Other examples: Kelly Taylor on 90210. Again, pretty girl, if you like that "I look like I just sucked on a lemon and goddamn am I sanctimonious" look. Brenda and of course Valerie were 501531 times hotter than Kelly, and yet every guy on that show absolutely obsessed about her. I just don't get it.

Joey Potter on "Dawson's Creek." Don't even get me started. She was adorable during the seasons when NO ONE was in love with her, then they went to college and she stopped using moisturizer and dunked the bottom half of her hair in some sort of corrosive agent that frizzed it out and turned it orange, and suddenly Kate Hudson's smoking hot older brother is all "Oh Joey, I loooove you" along with every other guy that wandered into frame.

Made.
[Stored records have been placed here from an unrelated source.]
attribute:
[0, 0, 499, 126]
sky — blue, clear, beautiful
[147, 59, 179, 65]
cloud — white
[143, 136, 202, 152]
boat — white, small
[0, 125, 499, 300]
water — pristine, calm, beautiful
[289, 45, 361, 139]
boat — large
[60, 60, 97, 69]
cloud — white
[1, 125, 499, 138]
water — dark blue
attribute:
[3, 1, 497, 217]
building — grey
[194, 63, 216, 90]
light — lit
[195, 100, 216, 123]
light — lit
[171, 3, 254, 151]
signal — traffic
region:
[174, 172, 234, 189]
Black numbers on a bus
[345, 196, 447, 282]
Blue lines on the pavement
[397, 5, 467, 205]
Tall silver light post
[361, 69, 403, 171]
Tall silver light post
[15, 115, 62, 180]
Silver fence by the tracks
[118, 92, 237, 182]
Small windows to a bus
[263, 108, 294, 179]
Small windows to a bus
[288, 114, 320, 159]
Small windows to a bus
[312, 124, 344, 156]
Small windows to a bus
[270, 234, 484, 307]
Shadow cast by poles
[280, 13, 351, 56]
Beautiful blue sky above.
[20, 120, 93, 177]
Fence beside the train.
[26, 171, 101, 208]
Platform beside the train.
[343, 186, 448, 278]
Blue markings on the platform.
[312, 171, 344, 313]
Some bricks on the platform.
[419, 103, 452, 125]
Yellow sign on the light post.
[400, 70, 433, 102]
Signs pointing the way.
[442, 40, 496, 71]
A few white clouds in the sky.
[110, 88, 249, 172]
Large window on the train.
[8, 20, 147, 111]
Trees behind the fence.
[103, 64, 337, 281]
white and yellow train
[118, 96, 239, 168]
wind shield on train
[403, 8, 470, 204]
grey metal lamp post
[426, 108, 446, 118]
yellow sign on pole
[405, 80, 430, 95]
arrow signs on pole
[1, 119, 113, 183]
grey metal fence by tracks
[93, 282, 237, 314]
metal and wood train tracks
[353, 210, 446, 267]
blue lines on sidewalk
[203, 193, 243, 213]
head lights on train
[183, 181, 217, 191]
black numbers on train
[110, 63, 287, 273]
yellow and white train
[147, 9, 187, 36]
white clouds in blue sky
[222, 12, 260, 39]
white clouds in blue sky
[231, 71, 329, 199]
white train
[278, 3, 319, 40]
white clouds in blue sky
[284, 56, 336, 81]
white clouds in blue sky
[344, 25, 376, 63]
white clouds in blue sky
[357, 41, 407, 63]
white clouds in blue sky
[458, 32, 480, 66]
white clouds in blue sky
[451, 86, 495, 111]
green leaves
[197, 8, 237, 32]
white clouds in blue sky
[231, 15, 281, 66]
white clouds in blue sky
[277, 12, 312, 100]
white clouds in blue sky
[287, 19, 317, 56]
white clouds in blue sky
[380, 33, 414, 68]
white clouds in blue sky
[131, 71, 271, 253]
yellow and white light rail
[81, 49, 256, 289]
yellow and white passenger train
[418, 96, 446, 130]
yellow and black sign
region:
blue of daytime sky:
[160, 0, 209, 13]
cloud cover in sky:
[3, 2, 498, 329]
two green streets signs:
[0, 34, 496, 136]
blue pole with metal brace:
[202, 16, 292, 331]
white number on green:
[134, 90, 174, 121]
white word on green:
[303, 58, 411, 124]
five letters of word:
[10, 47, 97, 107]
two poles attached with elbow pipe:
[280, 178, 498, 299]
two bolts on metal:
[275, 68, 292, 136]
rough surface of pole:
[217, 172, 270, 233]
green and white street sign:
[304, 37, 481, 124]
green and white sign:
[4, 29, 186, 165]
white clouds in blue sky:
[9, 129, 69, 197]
No. Sense.

Marissa Cooper, not as hot as Summer, looks old and haggy even though she is like 20 in real life. At least now she's dead.

That's all I can think of for now, at least I've covered the ones that annoy me the most. I'm sure there are dozens of other examples.

Ugh, now I have to try and go to bed even though I'm staying home alone. I absolutely hate staying home alone. This is like the house from Halloween, I swear to god.

1 comment:

ENBB said...

One night when I was about 14, I was walking down the street in fire island eating an ice cream cone (chocolate dipped waffle cone, of course, because all other cones are for pussies) when some random man said to me as we crossed paths, "I don't think you need that, sweetie." Yeah. No wonder I used to be so paranoid about what I was eating that I never went up to a buffet more than once and, while in college, I was convinced that everyone was staring at my tray as I walked through the cafeteria. Also, I completely agree with you regarding Meredith. She's so blah. Her features look like they're melting. I really don't get it. Izzy, on the other hand, is totally hot! BTW - who the hell is Valerie from 90210? I can't remember her!